The quality of the parent-child relationship was measured in two ways. As outlined in the pre-registration, the original plan was to use measures of parent-reported relationship with their child at wave 6. However, the distributions of these variables were highly skewed such that there was little to no variation to evaluate (see distributions in Figure A1, Appendix A). Instead, we opted for two measures of youth-reported relationship and contact with their parents measured at wave 5 (ages 18–19). Items asked to what extent youth get along with each of their parents (mother and father) and how often they see each of their parents every day. Parent-child bond was measured using a 4-point Likert scale ranging from 1 “not well at all” to 4 “very well.” For contact, responses ranged from 1 “never” to 5 “every day.” Due to the skewed distribution of these two variables (see Fig. 1), we opted to dichotomize both variables for analyses. Parent-child bond was therefore dichotomized to reflect 0 “not well” and 1 “well,” and contact was dichotomized to reflect 0 “not every day” and 1 “every day.”Footnote 1 We matched the wave 5 item referring to mother or father with the gender of the parent who participated in wave 6. In this way, the quality of relationship most likely refers to the parent completing the survey.

Fig. 1
figure 1

Frequency distributions for child-reported frequency of contact with parent and quality of relationship

The second scale measures the extent to which the parent has been in conflict with their child over eight issues in the past 3 months: money, house rules, other practical things, norms and values, (social) media use, their relationship with their child, their child’s friends, and their child’s partner. Parent respondents in wave 6 could answer either “yes” or “no” to each issue. We summed the responses to create a variety scale that reflects the degree to which there is greater conflict in different domains between parent and child.

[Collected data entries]
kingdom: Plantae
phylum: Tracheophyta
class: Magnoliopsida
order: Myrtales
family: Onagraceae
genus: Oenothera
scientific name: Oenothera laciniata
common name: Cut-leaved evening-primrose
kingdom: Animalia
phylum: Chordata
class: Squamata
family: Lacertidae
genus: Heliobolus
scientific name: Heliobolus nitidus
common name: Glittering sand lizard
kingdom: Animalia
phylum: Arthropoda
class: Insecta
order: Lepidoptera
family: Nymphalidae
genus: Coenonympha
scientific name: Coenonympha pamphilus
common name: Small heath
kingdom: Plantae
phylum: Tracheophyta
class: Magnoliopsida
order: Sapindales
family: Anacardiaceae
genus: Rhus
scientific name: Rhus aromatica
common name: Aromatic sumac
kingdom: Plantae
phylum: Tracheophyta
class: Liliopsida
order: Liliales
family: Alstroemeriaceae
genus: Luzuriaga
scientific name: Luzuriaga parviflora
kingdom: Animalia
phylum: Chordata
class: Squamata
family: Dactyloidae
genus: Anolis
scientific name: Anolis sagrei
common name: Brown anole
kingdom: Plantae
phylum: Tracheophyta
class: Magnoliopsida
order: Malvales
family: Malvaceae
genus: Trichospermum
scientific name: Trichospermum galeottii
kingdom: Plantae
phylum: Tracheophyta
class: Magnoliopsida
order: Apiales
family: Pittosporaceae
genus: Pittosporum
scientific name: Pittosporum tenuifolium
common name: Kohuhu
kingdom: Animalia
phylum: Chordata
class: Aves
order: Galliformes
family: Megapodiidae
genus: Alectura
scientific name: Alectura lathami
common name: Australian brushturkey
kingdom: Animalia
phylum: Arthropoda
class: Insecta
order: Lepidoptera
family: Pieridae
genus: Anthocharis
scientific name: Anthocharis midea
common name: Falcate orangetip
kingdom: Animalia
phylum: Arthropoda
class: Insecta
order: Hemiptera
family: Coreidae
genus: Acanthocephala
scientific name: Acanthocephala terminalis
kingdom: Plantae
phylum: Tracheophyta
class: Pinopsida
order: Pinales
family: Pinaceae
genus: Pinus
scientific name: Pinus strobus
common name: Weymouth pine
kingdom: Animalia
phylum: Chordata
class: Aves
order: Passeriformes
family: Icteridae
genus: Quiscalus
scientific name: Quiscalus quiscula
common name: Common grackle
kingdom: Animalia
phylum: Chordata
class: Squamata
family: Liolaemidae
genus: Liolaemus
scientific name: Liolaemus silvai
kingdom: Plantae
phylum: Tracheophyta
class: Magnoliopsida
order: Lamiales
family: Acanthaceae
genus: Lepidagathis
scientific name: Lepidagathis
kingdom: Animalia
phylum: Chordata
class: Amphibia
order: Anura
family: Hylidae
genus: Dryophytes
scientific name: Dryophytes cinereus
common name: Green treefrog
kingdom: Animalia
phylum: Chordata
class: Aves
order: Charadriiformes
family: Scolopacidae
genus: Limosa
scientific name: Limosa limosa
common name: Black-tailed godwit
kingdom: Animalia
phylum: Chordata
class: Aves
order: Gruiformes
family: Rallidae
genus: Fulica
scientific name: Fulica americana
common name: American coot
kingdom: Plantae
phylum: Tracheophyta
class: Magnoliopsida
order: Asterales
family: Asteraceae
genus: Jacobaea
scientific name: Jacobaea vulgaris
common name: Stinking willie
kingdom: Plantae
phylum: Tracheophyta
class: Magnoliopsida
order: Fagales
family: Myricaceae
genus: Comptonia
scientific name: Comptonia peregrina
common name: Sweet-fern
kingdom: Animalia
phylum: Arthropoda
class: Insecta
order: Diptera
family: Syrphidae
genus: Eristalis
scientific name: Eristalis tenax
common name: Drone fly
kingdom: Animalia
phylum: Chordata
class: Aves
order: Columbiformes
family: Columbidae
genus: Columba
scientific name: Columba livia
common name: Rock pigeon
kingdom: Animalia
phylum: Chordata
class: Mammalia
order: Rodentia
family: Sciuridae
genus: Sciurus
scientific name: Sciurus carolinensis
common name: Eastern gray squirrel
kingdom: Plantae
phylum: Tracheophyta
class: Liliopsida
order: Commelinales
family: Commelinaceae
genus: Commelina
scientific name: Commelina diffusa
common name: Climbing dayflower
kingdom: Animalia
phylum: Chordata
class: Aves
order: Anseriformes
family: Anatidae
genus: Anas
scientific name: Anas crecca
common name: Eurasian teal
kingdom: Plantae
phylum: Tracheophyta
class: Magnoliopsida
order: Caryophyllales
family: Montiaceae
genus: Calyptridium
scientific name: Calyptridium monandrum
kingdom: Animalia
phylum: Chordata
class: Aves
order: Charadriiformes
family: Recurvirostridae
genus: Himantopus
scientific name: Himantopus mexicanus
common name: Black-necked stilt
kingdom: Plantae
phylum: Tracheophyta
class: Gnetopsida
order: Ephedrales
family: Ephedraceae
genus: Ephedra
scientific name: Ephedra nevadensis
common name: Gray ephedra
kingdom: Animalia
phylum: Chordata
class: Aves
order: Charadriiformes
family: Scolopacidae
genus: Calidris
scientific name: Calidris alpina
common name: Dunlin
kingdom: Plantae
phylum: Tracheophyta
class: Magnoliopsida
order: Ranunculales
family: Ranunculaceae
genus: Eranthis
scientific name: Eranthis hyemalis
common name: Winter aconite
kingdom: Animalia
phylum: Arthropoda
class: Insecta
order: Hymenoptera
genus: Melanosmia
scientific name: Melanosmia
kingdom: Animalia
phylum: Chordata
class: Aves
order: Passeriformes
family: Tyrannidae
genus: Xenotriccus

__Problem set__
- a) From the passage on parent-child relationship measures, repeat word for word the stretch from "Frequency distributions for" through "parent and child.".
- b) Shorten the paragraph beginning "The second scale measures" in the passage on parent-child relationship measures, keeping its main facts.
- c) Write the next part of the passage on parent-child relationship measures, starting after its final sentence.

__Answers for the exercise__
- a)
Frequency distributions for child-reported frequency of contact with parent and quality of relationship

The second scale measures the extent to which the parent has been in conflict with their child over eight issues in the past 3 months: money, house rules, other practical things, norms and values, (social) media use, their relationship with their child, their child’s friends, and their child’s partner. Parent respondents in wave 6 could answer either “yes” or “no” to each issue. We summed the responses to create a variety scale that reflects the degree to which there is greater conflict in different domains between parent and child.

- b) The second scale measures whether a parent had conflict with their child over eight issues in the past 3 months: money, house rules, other practical things, norms and values, (social) media use, their relationship with their child, the child's friends, and the child's partner. Wave 6 parents answered "yes" or "no" for each issue. Summing the answers gave a variety scale showing how many domains involved conflict.

- c)
Controls

We controlled for a range of parent and child characteristics that are likely to influence child-reported trust in criminal justice authorities and therefore may confound the relationship between parent and child trust. Regarding child characteristics, victimization has been shown to be correlated with trust in criminal justice institutions, as victims of crime may develop more fear of crime, consequently worsening their views of the police and criminal justice authorities (Singer et al., 2019). Impulsivity and low self-control have been linked to perceptions of police, as individuals who are impulsive and seek immediate gratification are also likely to be involved in criminal behavior and avoid attachments to all institutions (Wolfe, 2011). Similarly, individuals involved in deviant or criminal behavior may be less likely to trust the police, as negative attitudes may be a by-product of antisocial norms and/or justification for rule-breaking (Ameri et al., 2019; Nivette et al., 2020; Wolfe et al., 2016). General trust has also been shown to be correlated with institutional trust, although there is a debate as to the causal order of this relationship (Daskalopoulou, 2019). We also include a measure of discrimination, which can lead to feelings of injustice and distrust in police, especially among ethnic minorities who are more likely to experience discrimination (Solhjell et al., 2019). In addition, we controlled for socio-demographic characteristics such as education level, sex, and age.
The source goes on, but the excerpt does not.